27/05/2018 / Em: Mensagens

 

Irmão Saulo

 

Todos os jovens precisam do amparo dos pais, embora na adolescência, em geral, a rebeldia dos filhos seja inevitável.  Uma tradição de severidade paterna, pautada pelo autoritarismo político e religioso, deu aos pais o conceito errôneo de que devem sujeitar os filhos – e particularmente os jovens – aos seus princípios e maneira de ser.  Mas os jovens trazem a sua própria personalidade e o seu próprio roteiro de vida, e justamente nessa face da adolescência estão firmando o seu eu diante do mundo.
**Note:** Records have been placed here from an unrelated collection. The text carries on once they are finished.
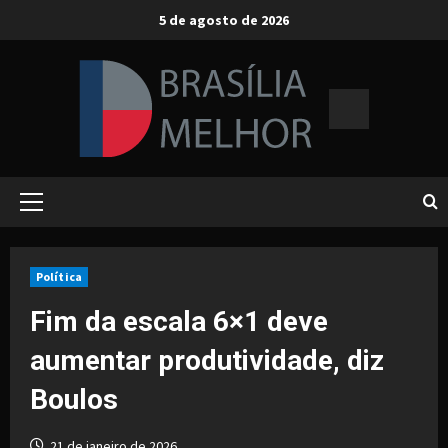
Skip
5 de agosto de 2026
to
content
Primary
Menu
Política
Fim da escala 6×1 deve
aumentar produtividade, diz
Boulos
21 de janeiro de 2026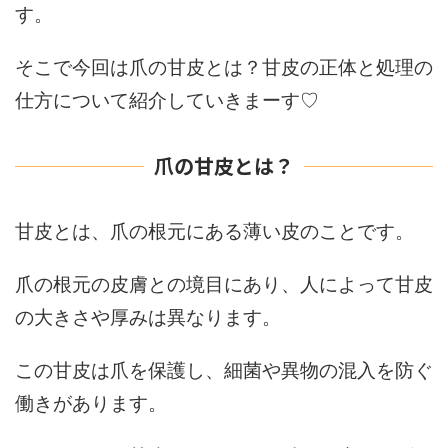
す。
そこで
今回は爪の甘皮とは？甘皮の正体と処理の
仕方について
紹介していきまーす♡
爪の甘皮とは？
甘皮とは、爪の根元にある薄い皮のことです。
爪の根元の皮膚との境目にあり、人によって甘皮
の大きさや厚みは異なります。
この甘皮は爪を保護し、細菌や異物の混入を防ぐ
働きがあります。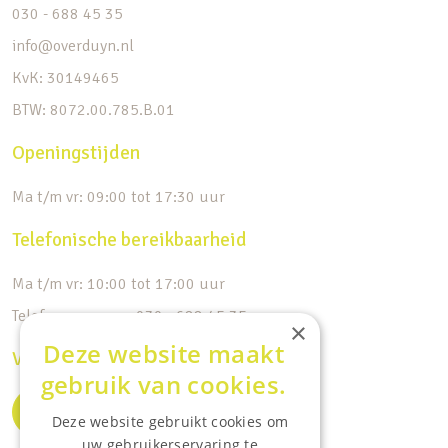
030 - 688 45 35
info@overduyn.nl
KvK: 30149465
BTW: 8072.00.785.B.01
Openingstijden
Ma t/m vr: 09:00 tot 17:30 uur
Telefonische bereikbaarheid
Ma t/m vr: 10:00 tot 17:00 uur
Telefoonnummer: 030 - 688 45 35
×
Deze website maakt
Volg ons op de socials
gebruik van cookies.
Deze website gebruikt cookies om
uw gebruikerservaring te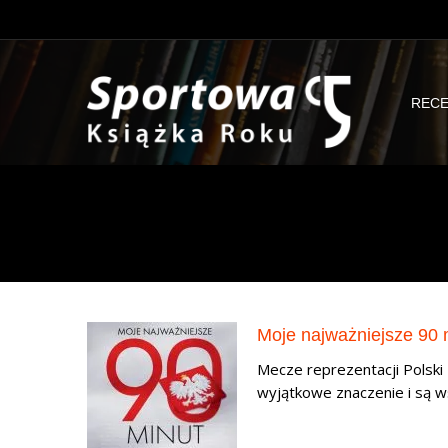
RECE
Moje najważniejsze 90 
Mecze reprezentacji Polsk
wyjątkowe znaczenie i są ws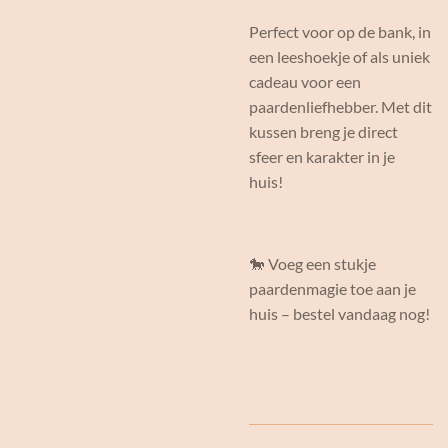
Perfect voor op de bank, in
een leeshoekje of als uniek
cadeau voor een
paardenliefhebber. Met dit
kussen breng je direct
sfeer en karakter in je
huis!
🐎 Voeg een stukje
paardenmagie toe aan je
huis – bestel vandaag nog!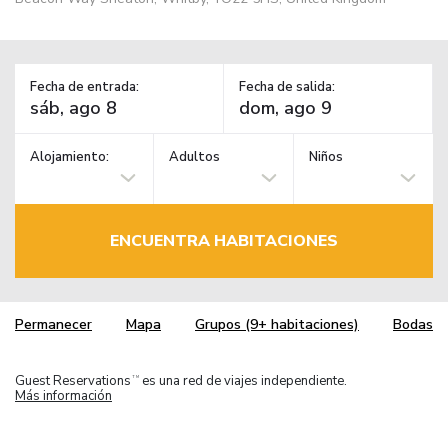
Fecha de entrada:
Fecha de salida:
Alojamiento:
Adultos
Niños
ENCUENTRA HABITACIONES
Permanecer
Mapa
Grupos (9+ habitaciones)
Bodas
Guest Reservations
es una red de viajes independiente.
TM
Más información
É conhecido o problema da “crise da adolescência”, sobre o qual Maurice Debesse escreveu um dos seus livros mais belos e profundos.  Mas é em René Hubert, no capítulo sobre a Psicologia da Juventude, de sua “Pedagogia Geral”, que encontramos maior sintonia com os princípios espíritas.
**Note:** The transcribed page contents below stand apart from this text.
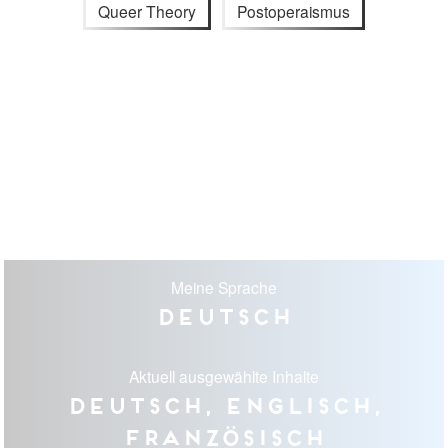
Queer Theory
Postoperaismus
Meine Sprache
Deutsch
Aktuell ausgewählte Inhalte
Deutsch, Englisch,
Französisch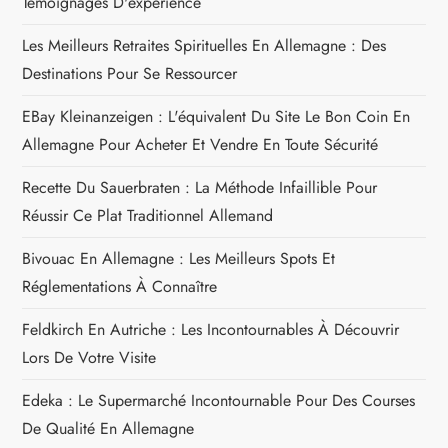
Témoignages D'expérience
l
Les Meilleurs Retraites Spirituelles En Allemagne : Des
e
Destinations Pour Se Ressourcer
EBay Kleinanzeigen : L'équivalent Du Site Le Bon Coin En
Allemagne Pour Acheter Et Vendre En Toute Sécurité
Recette Du Sauerbraten : La Méthode Infaillible Pour
Réussir Ce Plat Traditionnel Allemand
Bivouac En Allemagne : Les Meilleurs Spots Et
Réglementations À Connaître
Feldkirch En Autriche : Les Incontournables À Découvrir
Lors De Votre Visite
Edeka : Le Supermarché Incontournable Pour Des Courses
De Qualité En Allemagne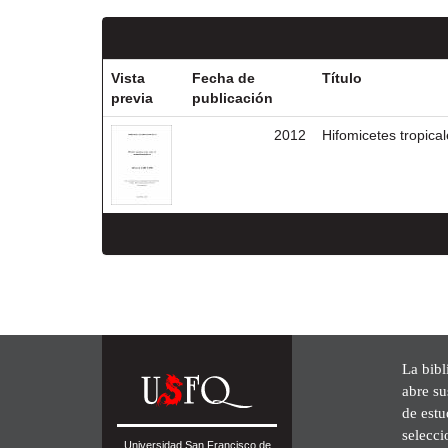
Vista
Fecha de
Título
previa
publicación
2012
Hifomicetes tropica
La bibl
abre su
de est
selecci
Universidad San Francisco de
Psicólogos e Pedagogos conhecem bem esse problema que responde pelo chamado “conflito de gerações”. Emmanuel nos dá a sua chave ao lembrar que cada espírito já traz para a Terra a sua prova e o seu roteiro de serviço, escolhidos livremente na vida espiritual segundo as suas necessidades de evolução e aprimoramento.
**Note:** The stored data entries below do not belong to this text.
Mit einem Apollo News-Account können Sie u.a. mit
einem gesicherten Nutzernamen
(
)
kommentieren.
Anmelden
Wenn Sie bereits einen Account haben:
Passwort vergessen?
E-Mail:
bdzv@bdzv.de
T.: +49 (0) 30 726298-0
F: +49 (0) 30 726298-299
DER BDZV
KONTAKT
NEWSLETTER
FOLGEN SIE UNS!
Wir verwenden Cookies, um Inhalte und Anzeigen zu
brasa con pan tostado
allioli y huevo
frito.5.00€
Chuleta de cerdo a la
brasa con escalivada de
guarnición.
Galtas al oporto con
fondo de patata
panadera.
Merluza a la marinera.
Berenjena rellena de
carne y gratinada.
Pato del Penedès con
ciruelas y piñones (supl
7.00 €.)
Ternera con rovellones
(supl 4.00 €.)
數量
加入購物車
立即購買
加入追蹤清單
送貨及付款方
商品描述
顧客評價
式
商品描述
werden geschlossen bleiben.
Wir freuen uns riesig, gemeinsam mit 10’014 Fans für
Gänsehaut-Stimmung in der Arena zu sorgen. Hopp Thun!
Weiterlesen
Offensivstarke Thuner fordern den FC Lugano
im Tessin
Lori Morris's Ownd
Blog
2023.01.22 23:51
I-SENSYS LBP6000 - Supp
O amparo dos pais não pode ser dado por meio de imposição e autoritarismo, sob pena de deixar de ser amparo para se transformar em tirania.

Se o “conflito de gerações” sempre existiu no mundo, agora se mostra mais violento porque o tempo da tirania está no fim e porque a era de transição em que vivemos acentua nos jovens os anseios do futuro.  Os pais só poderão ampará-los se tiverem amor suficiente para compreendê-los e ajudá-los sem exigências.  Está é também uma hora de aprendizado para os pais.  E só o amor verdadeiro pelos filhos pode socorrê-los.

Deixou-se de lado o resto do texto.